I’ve flashed Omega (a fork of Epsilon that preserves the rudimentary symbolic capabilities of earlier Epsilon) which also allows running third-party apps (including Xcas). You can check it out here: https://getomega.dev

I’m a strong believer in calculators and I understand the restriction on CAS systems in order to facilitate assessment in exam environments, but almost all calculators (including NumWorks) have Exam Mode settings anyway so… I don’t really see why not. It’s a critically important tool.




I don't think it primarily competes with CAS calculators, but rather with the TI84: graphing, statistics, table of function values, plus elementary programming in Python, but faster, and at a lower price.

CAS is the cherry on the cake, which you can enable by flashing another version of the OS. And as you probably know, it's not harder than upgrading the OS, so I'd say it's a pretty decent compromise.


Pretty much this. This calculator is meant to break the hegemony of TI in high schools by providing a (cheaper) alternative. You'll end up having to disable CAS in school anyway, sometimes you're not even allowed to have it, even if you can disable it.


What kind of calculator do you need for high schools anyway? Is there a reason why Casio isn't as popular? It's cheap, more responsive than TI (from my experience with TI-83).


That would probably depend on the school and the country (perhaps even the teacher). In my case they didn't even mention that there was an alternative, the TI-83 Plus was pretty much presented as a must have.


I’m somewhat aware that Texas Instruments enjoys some kind of quasi-monopoly on high school graphical calculators in the USA. However, when I was taking IB Maths Higher way back in 1999, I was using a Casio. Right after that I bought a HP 49G when I went to university. More recently I’ve been using an HP Prime (which I adore, but it’s a bit of an overkill in many ways) and the NumWorks with Epsilon (which is underwhelming in other ways, principally the CAS and lack thereof/need to use a separate and rather clunky interface for Xcas).
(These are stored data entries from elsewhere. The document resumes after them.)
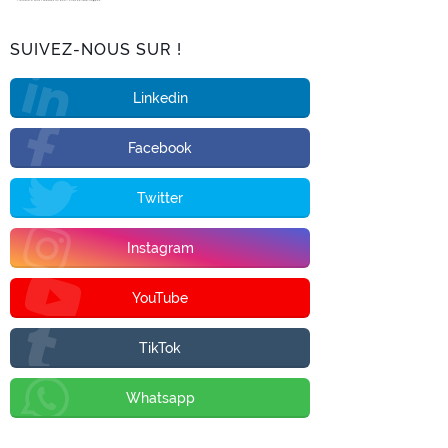
SUIVEZ-NOUS SUR !
Linkedin
Facebook
Twitter
Instagram
YouTube
TikTok
Whatsapp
OP might be in US, apparently TI has some kind of government agreement there.


I’m in Italy, actually.


Oh, I was only aware of "TI only" approach in US schools.


Indeed… throughout my whole school career (ending with my graduation in 1999, albeit from an international school featuring the International Baccalaureate) nobody ever gave a fraction of a dam about what calculator we had, as long as it didn’t sport ‘banned’ functionality or features (the latter including a blanket ban on any QWERTY-layout keyboard, which was very odd).


It also still treats RPN as a second-class citizen. You can import a front-end, flash a custom firmware, yada yada... In ten years maybe it'll be right.

But realistically, adult human beings who still want a graphing calculator want either a CAS and/or RPN.

It's ridiculous that buying a vintage HP-48GX is still the best way to get solid RPN on a calculator. The software environment was incredible.

You can accept the worse keyboard of the HP-50G for the increased speed and memory, sure, but there was a product category, it was almost perfect, and Carly Fiorina killed it. We have chips with 100,000 times the capabilities and yet we can't get a calculator with solid software and decent keyswitches at any price.